» **DESCRIPTION OF THE TASK**
Images should be omitted while the rest of the data is duplicated exactly.

» **RECORD EXTRACTS**

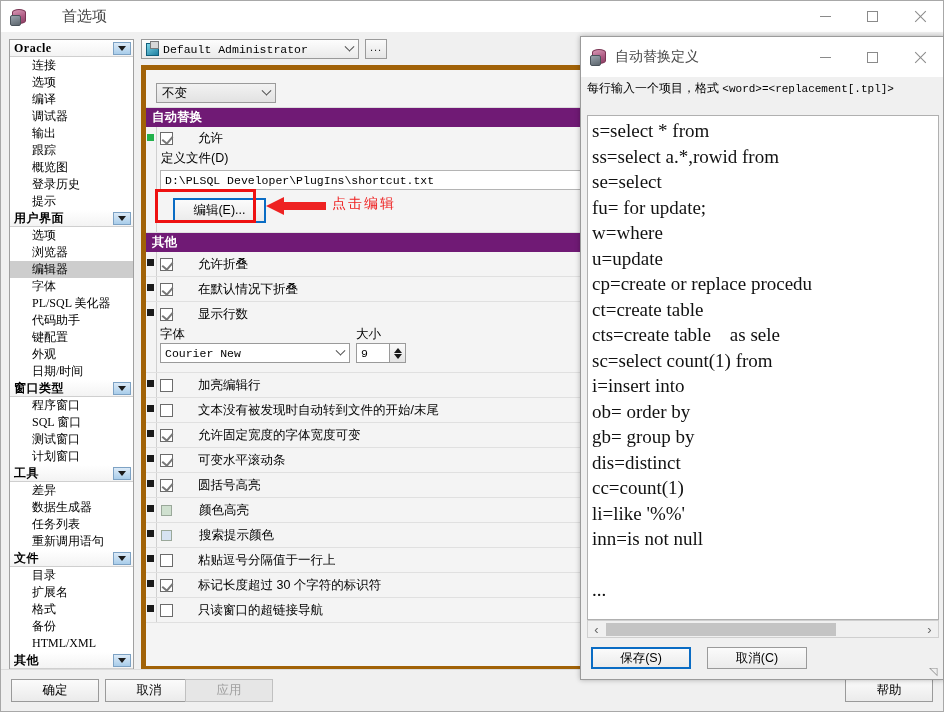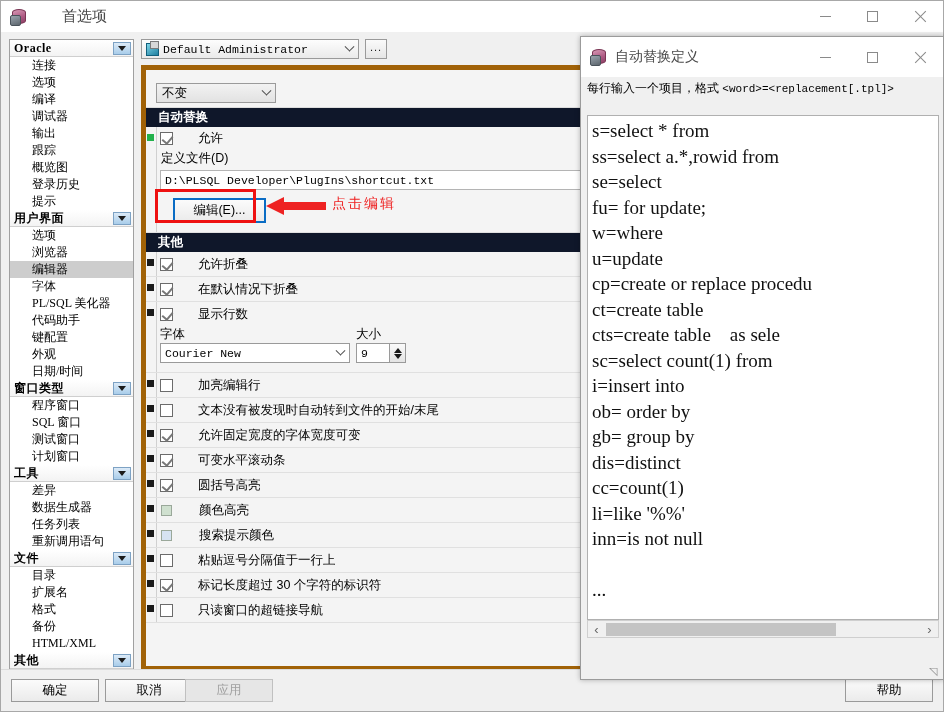--- a/index.html
+++ b/index.html
@@ -170,9 +170,9 @@
   .small-combo .sval { font-size: 12.5px; color:#000; padding-left: 5px; flex: 1; }
 
   .section-header {
-    height: 19px; background: #0f172a;
+    height: 19px; background: #701a75;
     color: #ffffff; font-weight: bold; font-size: 12.5px;
-    display: flex; align-items: center; padding-left: 12px;
+    display: flex; align-items: center; padding-left: 6px;
     font-family: "Liberation Sans", sans-serif;
   }
   .opt-row {

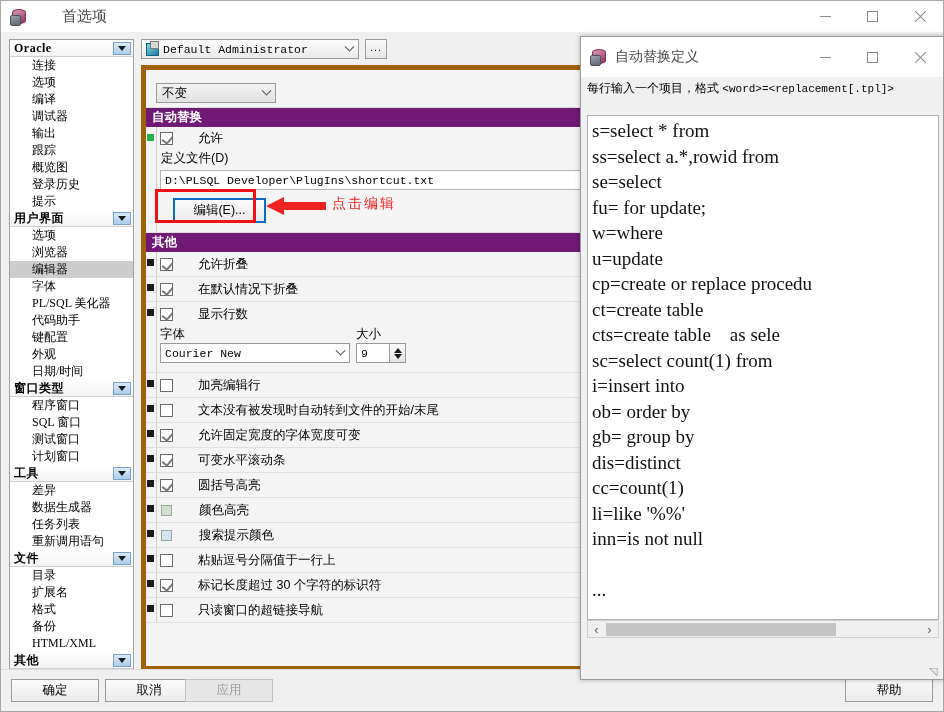--- a/index.html
+++ b/index.html
@@ -636,6 +636,10 @@
     <span class="hs-arrow">›</span>
   </div>
 
+  <div id="dlg-buttons">
+    <div class="btn focused" style="left:10px;">保存(S)</div>
+    <div class="btn" style="left:126px;">取消(C)</div>
+  </div>
   <div id="dlg-resize">◹</div>
 </div>
 

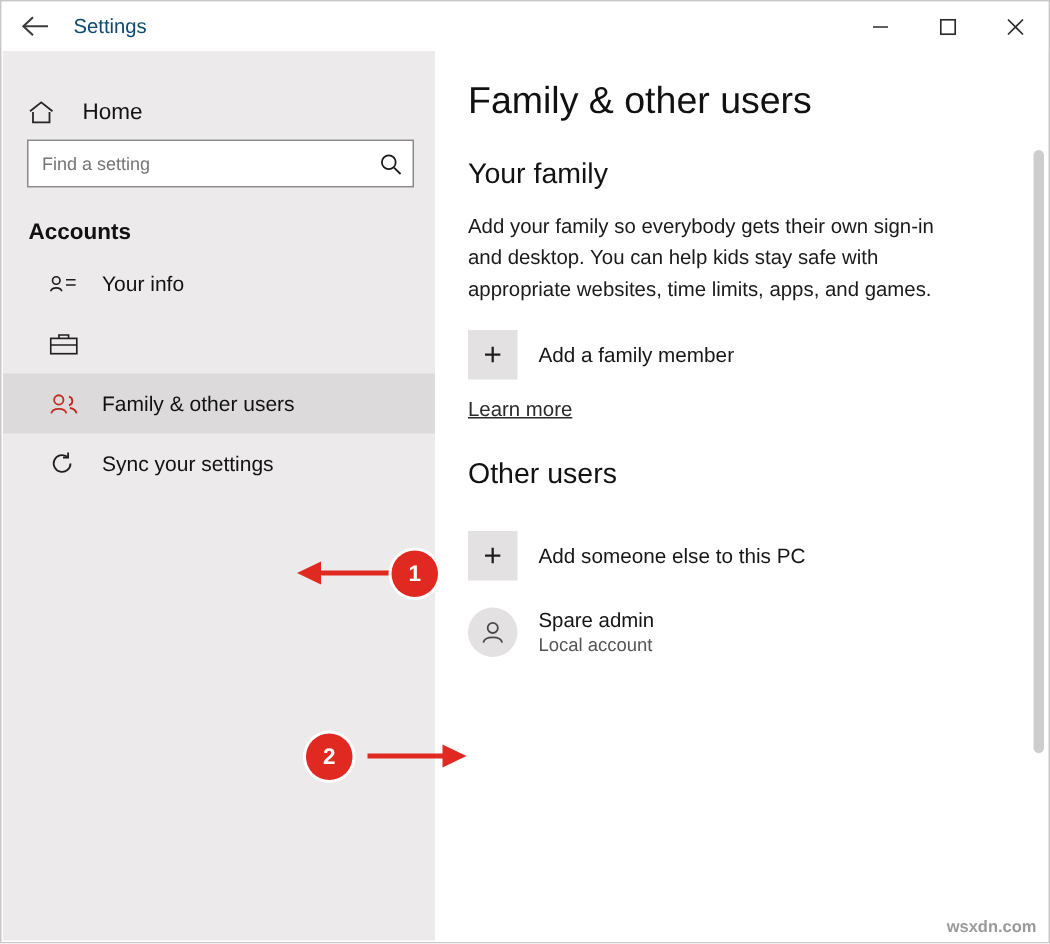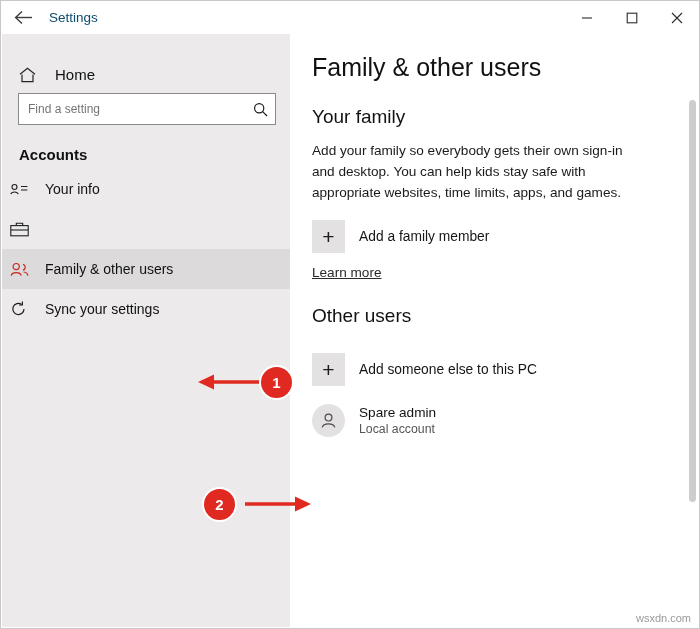--- a/index.html
+++ b/index.html
@@ -130,7 +130,7 @@
     display: flex;
     align-items: center;
     height: 40px;
-    padding-left: 8px;
+    padding-left: 31px;
     box-sizing: border-box;
     position: relative;
   }

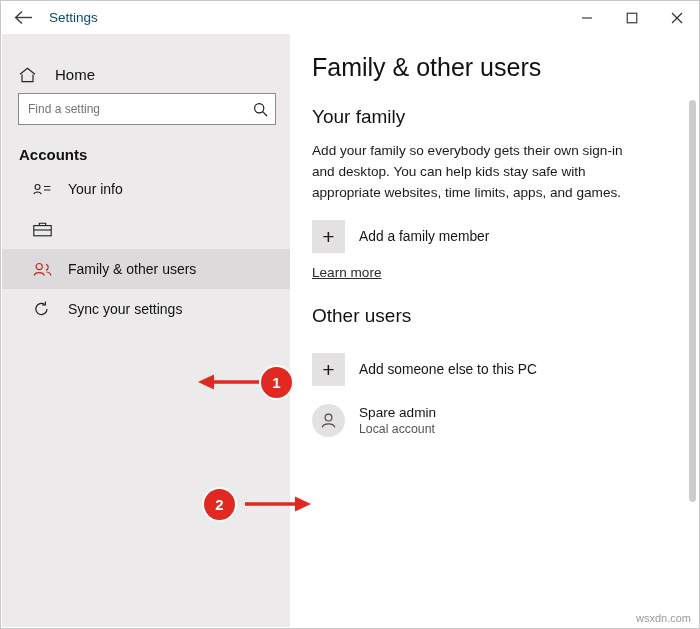--- a/index.html
+++ b/index.html
@@ -276,6 +276,7 @@
     bottom: 4px;
     font-size: 11px;
     color: #9a9a9a;
+    font-weight: bold;
   }
 </style>
 </head>

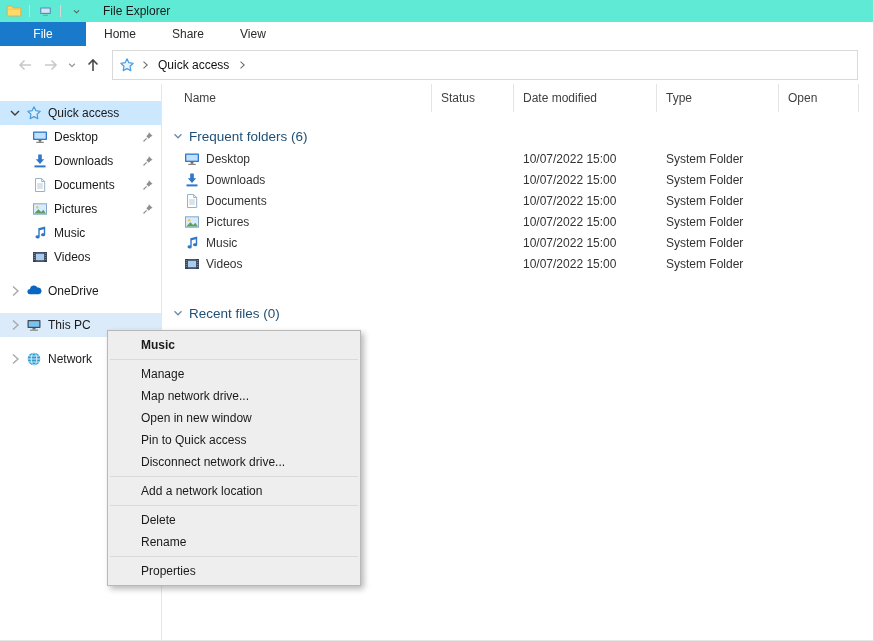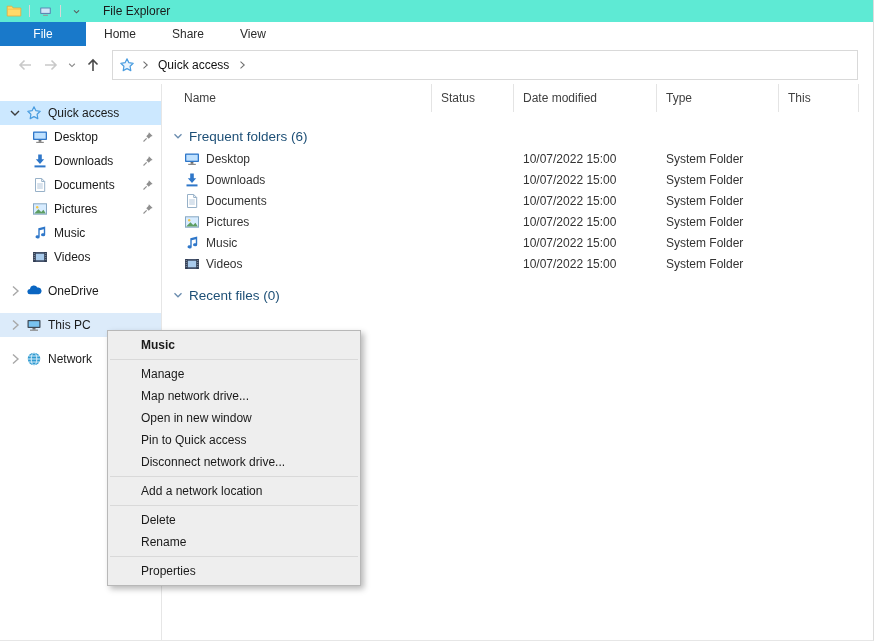--- a/index.html
+++ b/index.html
@@ -331,7 +331,7 @@
           <span>Type</span>
         </div>
       <div class="col c-size">
-          <span>This</span>
+          <span>Open</span>
         </div>
     </div>
 

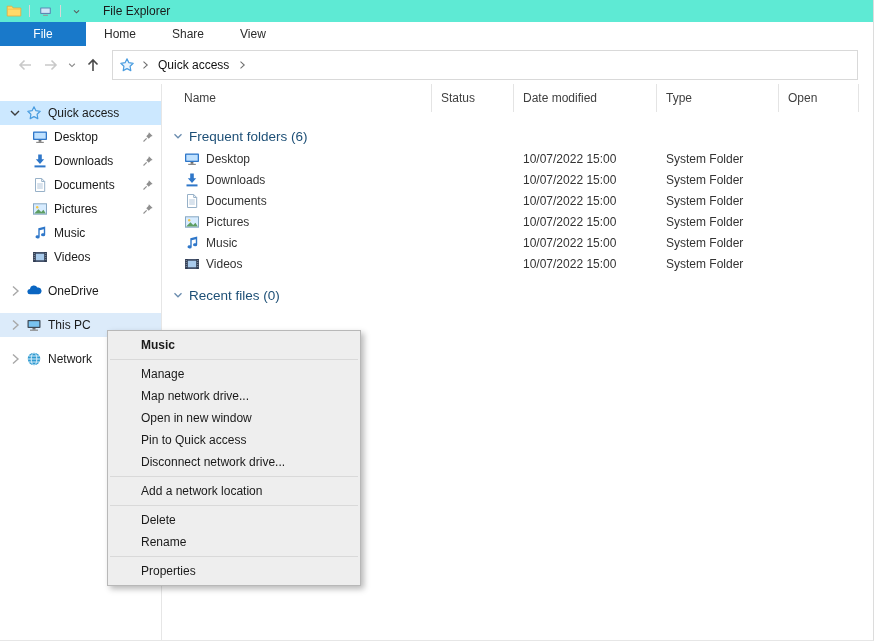--- a/index.html
+++ b/index.html
@@ -59,7 +59,7 @@
   .colheads .col{border-right:1px solid #e4e4e4}
   .group-head{display:flex;align-items:center;height:24px;margin-top:12px;padding-left:9px;color:var(--group-header-text);font-size:13.5px}
   .group-head .gchev{width:14px;height:14px;margin-right:4px}
-  .group-head.recent{margin-top:9px}
+  .group-head.recent{margin-top:27px}
   .frow{height:21px;display:flex;align-items:center;color:#333}
   .frow .col{height:100%}
   .frow .ic{width:16px;height:16px;flex:0 0 16px;margin-right:6px}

» **REPLY**
--- a/index.html
+++ b/index.html
@@ -170,9 +170,9 @@
   .small-combo .sval { font-size: 12.5px; color:#000; padding-left: 5px; flex: 1; }
 
   .section-header {
-    height: 19px; background: #0f172a;
+    height: 19px; background: #701a75;
     color: #ffffff; font-weight: bold; font-size: 12.5px;
-    display: flex; align-items: center; padding-left: 12px;
+    display: flex; align-items: center; padding-left: 6px;
     font-family: "Liberation Sans", sans-serif;
   }
   .opt-row {

--- a/index.html
+++ b/index.html
@@ -636,6 +636,10 @@
     <span class="hs-arrow">›</span>
   </div>
 
+  <div id="dlg-buttons">
+    <div class="btn focused" style="left:10px;">保存(S)</div>
+    <div class="btn" style="left:126px;">取消(C)</div>
+  </div>
   <div id="dlg-resize">◹</div>
 </div>
 

--- a/index.html
+++ b/index.html
@@ -130,7 +130,7 @@
     display: flex;
     align-items: center;
     height: 40px;
-    padding-left: 8px;
+    padding-left: 31px;
     box-sizing: border-box;
     position: relative;
   }

--- a/index.html
+++ b/index.html
@@ -276,6 +276,7 @@
     bottom: 4px;
     font-size: 11px;
     color: #9a9a9a;
+    font-weight: bold;
   }
 </style>
 </head>

--- a/index.html
+++ b/index.html
@@ -331,7 +331,7 @@
           <span>Type</span>
         </div>
       <div class="col c-size">
-          <span>This</span>
+          <span>Open</span>
         </div>
     </div>
 

--- a/index.html
+++ b/index.html
@@ -59,7 +59,7 @@
   .colheads .col{border-right:1px solid #e4e4e4}
   .group-head{display:flex;align-items:center;height:24px;margin-top:12px;padding-left:9px;color:var(--group-header-text);font-size:13.5px}
   .group-head .gchev{width:14px;height:14px;margin-right:4px}
-  .group-head.recent{margin-top:9px}
+  .group-head.recent{margin-top:27px}
   .frow{height:21px;display:flex;align-items:center;color:#333}
   .frow .col{height:100%}
   .frow .ic{width:16px;height:16px;flex:0 0 16px;margin-right:6px}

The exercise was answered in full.